» BRANO DA LEGGERE
•••••

“What a Wonderful World” Samsung

 

“What a Wonderful World” Samsung è l’installazione presente al Superstudio Più dal 9 al 14 aprile in occasione del Fuorisalone 2013.

Concepita per rivelare le straordinarie potenzialità del rapporto tra tecnologia e natura, l’opera del designer visionario François Confino permette al visitatore di essere protagonista, anzi, di diventare vero e proprio artista creatore di un mondo ideale. Grazie all’utilizzo di un Samsung GALAXY SIII, dotato all’ingresso, si ha la possibilità di controllare e gestire i diversi eventi circostanti, plasmando la realtà a proprio piacimento.

•••••

[Voci del dataset]
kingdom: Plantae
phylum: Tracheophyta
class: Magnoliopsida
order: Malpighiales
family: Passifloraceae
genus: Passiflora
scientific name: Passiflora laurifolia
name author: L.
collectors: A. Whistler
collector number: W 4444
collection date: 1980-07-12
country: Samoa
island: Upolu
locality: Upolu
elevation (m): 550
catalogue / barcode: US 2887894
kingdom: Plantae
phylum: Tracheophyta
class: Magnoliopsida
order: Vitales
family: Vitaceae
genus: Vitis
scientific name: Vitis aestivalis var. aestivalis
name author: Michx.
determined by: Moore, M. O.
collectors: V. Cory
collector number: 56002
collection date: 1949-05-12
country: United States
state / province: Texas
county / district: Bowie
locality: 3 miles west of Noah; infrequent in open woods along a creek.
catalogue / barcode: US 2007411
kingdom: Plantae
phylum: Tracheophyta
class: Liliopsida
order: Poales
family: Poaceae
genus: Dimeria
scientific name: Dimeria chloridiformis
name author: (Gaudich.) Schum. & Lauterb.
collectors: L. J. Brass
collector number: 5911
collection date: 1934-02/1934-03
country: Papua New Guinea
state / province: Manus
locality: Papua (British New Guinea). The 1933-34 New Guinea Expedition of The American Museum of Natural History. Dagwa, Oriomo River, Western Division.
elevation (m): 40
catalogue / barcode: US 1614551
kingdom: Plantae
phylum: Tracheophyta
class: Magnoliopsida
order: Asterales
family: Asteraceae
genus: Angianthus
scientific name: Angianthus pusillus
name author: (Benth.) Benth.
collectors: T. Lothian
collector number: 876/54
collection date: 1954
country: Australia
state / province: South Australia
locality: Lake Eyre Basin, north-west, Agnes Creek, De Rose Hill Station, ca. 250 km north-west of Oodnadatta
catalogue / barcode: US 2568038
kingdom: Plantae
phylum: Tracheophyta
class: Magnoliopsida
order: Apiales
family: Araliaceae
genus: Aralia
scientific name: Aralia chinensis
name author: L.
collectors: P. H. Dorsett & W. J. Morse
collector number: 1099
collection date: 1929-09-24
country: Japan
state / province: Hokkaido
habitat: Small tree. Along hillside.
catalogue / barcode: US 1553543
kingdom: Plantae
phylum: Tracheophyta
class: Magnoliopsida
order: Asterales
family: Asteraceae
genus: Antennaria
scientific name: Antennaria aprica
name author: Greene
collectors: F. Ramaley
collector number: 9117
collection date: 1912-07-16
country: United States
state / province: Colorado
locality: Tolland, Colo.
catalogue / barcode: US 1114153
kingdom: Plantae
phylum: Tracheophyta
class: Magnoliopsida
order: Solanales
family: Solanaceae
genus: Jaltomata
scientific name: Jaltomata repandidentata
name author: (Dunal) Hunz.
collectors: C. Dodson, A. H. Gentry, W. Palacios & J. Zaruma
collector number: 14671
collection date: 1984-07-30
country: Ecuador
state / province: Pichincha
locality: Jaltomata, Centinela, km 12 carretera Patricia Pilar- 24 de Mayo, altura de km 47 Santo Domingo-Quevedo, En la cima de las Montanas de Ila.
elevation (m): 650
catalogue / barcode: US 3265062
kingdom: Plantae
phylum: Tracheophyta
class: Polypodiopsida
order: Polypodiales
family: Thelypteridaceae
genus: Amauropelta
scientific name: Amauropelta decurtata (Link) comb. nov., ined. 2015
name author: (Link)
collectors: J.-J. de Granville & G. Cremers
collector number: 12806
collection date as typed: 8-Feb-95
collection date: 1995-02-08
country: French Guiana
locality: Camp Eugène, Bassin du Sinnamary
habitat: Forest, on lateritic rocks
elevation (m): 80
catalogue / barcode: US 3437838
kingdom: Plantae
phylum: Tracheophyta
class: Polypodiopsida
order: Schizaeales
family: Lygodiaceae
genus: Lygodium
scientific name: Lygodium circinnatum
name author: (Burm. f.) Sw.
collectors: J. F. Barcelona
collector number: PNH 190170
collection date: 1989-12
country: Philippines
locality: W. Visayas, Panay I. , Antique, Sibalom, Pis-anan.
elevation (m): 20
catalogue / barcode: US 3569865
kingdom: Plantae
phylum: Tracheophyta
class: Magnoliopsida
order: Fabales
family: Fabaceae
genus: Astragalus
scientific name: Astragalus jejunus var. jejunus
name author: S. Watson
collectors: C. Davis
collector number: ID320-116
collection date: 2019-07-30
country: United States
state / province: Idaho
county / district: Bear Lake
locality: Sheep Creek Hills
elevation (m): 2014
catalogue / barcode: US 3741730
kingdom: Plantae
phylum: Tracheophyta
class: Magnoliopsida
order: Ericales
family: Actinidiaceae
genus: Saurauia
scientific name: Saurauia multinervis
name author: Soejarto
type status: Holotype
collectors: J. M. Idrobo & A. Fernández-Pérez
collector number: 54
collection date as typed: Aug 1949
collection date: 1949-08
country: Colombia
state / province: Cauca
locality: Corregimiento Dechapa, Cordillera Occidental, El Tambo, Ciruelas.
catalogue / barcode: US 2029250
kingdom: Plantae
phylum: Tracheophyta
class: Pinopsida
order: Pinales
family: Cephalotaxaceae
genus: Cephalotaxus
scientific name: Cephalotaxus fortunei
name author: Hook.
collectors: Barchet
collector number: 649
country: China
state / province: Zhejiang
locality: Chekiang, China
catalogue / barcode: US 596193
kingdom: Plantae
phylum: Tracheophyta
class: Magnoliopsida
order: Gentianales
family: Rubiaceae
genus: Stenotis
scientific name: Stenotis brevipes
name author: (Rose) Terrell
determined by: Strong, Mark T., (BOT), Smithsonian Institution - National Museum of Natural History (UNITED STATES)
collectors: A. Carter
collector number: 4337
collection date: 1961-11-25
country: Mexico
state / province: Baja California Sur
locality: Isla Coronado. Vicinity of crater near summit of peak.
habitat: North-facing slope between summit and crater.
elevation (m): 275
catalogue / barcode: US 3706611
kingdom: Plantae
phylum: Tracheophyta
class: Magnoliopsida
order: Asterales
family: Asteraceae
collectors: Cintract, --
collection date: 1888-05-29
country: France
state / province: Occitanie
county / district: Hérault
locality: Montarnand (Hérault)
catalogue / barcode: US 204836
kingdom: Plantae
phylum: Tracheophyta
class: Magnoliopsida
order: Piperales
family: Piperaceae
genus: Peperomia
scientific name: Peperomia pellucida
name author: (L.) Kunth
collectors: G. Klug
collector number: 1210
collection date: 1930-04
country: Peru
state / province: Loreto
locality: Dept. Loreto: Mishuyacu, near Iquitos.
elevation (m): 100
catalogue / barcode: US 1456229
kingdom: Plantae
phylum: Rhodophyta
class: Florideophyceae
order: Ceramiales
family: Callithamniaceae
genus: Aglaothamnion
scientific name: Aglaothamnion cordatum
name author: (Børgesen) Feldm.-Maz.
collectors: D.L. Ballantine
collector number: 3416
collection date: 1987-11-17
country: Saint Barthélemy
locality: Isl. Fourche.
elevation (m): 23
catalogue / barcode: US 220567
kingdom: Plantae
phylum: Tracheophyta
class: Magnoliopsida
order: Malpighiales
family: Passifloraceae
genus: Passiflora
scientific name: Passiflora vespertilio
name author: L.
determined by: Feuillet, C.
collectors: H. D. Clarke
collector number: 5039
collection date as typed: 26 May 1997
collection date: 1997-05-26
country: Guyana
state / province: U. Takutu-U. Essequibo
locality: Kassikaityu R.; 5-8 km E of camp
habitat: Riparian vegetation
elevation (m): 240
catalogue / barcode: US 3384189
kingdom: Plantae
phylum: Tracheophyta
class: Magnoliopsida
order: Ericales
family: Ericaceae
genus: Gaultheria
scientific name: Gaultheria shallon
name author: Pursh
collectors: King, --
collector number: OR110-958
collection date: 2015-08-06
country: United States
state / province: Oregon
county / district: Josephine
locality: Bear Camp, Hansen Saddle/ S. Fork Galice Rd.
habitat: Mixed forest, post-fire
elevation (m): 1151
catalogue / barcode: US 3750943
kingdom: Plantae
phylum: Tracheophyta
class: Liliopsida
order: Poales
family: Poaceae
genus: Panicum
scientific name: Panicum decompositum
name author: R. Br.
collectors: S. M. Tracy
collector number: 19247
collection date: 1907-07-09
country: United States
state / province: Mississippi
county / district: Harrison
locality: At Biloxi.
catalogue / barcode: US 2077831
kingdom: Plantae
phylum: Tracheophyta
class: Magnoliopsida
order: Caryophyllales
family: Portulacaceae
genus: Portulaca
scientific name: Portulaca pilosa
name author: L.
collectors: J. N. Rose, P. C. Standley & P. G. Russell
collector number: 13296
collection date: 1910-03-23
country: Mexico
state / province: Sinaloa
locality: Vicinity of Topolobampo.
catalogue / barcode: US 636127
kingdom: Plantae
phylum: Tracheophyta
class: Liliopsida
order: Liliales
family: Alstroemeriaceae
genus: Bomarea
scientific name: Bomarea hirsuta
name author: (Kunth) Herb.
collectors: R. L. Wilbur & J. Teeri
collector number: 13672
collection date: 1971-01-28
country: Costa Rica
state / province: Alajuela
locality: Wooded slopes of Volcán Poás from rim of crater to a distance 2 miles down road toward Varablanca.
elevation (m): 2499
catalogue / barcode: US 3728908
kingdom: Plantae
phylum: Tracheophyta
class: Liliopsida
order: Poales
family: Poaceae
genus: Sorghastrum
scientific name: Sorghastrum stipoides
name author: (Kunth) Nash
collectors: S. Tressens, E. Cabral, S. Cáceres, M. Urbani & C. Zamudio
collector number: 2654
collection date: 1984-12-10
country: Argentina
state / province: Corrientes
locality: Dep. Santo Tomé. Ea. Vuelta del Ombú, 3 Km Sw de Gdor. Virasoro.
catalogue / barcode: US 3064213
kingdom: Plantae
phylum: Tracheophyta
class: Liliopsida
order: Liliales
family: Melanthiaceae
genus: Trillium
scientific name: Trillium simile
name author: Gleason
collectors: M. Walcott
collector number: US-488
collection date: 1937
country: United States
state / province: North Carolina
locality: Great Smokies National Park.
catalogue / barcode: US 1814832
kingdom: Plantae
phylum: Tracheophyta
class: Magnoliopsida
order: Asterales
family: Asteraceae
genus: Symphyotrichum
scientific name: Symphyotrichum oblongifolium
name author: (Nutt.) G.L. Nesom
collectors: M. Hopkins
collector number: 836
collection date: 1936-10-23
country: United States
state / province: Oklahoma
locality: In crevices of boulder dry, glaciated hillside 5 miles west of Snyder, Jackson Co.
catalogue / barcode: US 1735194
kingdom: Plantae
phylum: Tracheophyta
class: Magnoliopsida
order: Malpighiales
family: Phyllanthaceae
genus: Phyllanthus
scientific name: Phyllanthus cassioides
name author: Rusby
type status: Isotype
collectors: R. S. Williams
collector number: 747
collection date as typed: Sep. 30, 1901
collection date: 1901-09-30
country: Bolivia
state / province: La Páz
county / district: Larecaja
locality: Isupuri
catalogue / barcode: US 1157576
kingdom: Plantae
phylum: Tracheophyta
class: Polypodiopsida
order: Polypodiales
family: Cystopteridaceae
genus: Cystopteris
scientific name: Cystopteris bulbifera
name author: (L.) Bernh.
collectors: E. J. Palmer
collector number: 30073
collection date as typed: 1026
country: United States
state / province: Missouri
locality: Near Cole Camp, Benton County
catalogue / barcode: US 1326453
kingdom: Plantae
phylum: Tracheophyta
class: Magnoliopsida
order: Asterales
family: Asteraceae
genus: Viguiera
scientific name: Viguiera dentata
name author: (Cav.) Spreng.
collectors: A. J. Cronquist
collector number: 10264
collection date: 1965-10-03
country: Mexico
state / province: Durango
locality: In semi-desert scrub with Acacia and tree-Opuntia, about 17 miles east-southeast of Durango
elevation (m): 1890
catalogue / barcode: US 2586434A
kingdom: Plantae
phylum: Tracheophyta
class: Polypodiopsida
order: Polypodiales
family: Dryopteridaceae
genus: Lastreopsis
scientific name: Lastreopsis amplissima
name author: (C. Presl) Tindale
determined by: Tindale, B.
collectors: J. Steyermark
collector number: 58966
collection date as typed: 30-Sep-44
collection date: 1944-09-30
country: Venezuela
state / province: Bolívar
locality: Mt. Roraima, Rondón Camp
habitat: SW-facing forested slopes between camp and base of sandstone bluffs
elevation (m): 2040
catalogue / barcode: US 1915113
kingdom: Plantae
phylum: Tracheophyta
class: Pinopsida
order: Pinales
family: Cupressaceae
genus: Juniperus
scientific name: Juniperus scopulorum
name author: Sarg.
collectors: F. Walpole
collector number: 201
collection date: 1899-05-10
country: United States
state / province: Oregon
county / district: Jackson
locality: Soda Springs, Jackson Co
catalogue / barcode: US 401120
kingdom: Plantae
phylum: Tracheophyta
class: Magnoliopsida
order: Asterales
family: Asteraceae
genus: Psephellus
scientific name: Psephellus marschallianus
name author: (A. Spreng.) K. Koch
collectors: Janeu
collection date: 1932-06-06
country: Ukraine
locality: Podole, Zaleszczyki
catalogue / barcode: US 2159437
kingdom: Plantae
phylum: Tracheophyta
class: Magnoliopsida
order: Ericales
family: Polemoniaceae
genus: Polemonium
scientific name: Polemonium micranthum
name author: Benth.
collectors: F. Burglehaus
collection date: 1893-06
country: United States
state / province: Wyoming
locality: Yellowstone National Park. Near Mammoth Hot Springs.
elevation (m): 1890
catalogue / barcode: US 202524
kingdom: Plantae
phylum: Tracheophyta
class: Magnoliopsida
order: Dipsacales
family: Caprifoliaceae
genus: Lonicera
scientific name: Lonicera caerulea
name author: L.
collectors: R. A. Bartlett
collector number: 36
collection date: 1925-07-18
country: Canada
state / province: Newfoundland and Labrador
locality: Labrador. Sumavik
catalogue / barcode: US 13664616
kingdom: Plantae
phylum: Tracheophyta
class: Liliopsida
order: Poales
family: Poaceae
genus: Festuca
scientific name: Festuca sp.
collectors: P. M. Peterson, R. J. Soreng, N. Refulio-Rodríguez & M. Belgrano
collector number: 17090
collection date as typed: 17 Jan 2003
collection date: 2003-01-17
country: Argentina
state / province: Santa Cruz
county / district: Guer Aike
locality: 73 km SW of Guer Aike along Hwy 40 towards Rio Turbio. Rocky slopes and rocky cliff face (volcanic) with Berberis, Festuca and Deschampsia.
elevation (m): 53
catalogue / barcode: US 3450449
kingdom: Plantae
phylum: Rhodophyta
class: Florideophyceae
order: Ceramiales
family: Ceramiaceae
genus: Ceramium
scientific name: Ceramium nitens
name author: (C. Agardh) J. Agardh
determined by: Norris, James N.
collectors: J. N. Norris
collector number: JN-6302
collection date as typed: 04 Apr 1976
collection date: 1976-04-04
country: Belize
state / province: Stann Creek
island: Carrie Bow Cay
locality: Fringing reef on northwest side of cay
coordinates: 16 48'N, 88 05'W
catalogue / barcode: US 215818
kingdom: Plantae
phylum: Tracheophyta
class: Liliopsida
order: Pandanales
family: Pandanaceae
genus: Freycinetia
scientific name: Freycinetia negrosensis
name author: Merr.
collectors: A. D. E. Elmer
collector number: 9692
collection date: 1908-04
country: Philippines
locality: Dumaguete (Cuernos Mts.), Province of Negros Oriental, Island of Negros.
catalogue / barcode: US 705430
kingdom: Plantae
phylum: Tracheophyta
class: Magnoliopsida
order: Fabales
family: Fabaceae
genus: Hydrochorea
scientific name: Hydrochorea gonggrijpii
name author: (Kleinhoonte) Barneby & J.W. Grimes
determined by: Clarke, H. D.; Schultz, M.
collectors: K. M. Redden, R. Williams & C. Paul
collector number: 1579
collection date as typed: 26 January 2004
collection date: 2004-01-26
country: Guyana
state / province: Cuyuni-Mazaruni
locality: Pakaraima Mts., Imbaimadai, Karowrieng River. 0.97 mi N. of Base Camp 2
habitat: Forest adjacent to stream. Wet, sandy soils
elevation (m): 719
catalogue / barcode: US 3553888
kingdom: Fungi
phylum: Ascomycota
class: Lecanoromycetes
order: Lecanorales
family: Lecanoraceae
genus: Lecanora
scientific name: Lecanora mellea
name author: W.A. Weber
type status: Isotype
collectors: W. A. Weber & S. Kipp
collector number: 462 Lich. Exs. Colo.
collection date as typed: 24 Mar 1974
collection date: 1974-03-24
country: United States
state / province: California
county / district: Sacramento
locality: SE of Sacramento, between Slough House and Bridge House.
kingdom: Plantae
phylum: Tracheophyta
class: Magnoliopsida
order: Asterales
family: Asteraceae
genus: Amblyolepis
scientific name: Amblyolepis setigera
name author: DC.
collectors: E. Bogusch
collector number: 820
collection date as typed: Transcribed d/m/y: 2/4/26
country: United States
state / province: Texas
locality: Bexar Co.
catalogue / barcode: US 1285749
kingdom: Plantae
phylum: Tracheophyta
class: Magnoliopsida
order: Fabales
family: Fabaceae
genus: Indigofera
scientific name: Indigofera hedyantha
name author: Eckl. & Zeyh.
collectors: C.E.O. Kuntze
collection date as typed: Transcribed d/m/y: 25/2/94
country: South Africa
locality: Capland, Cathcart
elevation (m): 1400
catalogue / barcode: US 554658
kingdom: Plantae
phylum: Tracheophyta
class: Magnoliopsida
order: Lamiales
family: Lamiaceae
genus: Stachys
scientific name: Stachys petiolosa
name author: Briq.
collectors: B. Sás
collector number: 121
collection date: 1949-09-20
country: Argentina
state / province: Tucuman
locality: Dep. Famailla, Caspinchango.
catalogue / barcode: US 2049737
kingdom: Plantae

•••••

» CONSEGNA
Trascrivi senza alcuna modifica il passo del brano sull'installazione Samsung compreso tra "Concepita per rivelare" e "a proprio piacimento.", estremi inclusi.

» SPAZIO RISPOSTA
Concepita per rivelare le straordinarie potenzialità del rapporto tra tecnologia e natura, l’opera del designer visionario François Confino permette al visitatore di essere protagonista, anzi, di diventare vero e proprio artista creatore di un mondo ideale. Grazie all’utilizzo di un Samsung GALAXY SIII, dotato all’ingresso, si ha la possibilità di controllare e gestire i diversi eventi circostanti, plasmando la realtà a proprio piacimento.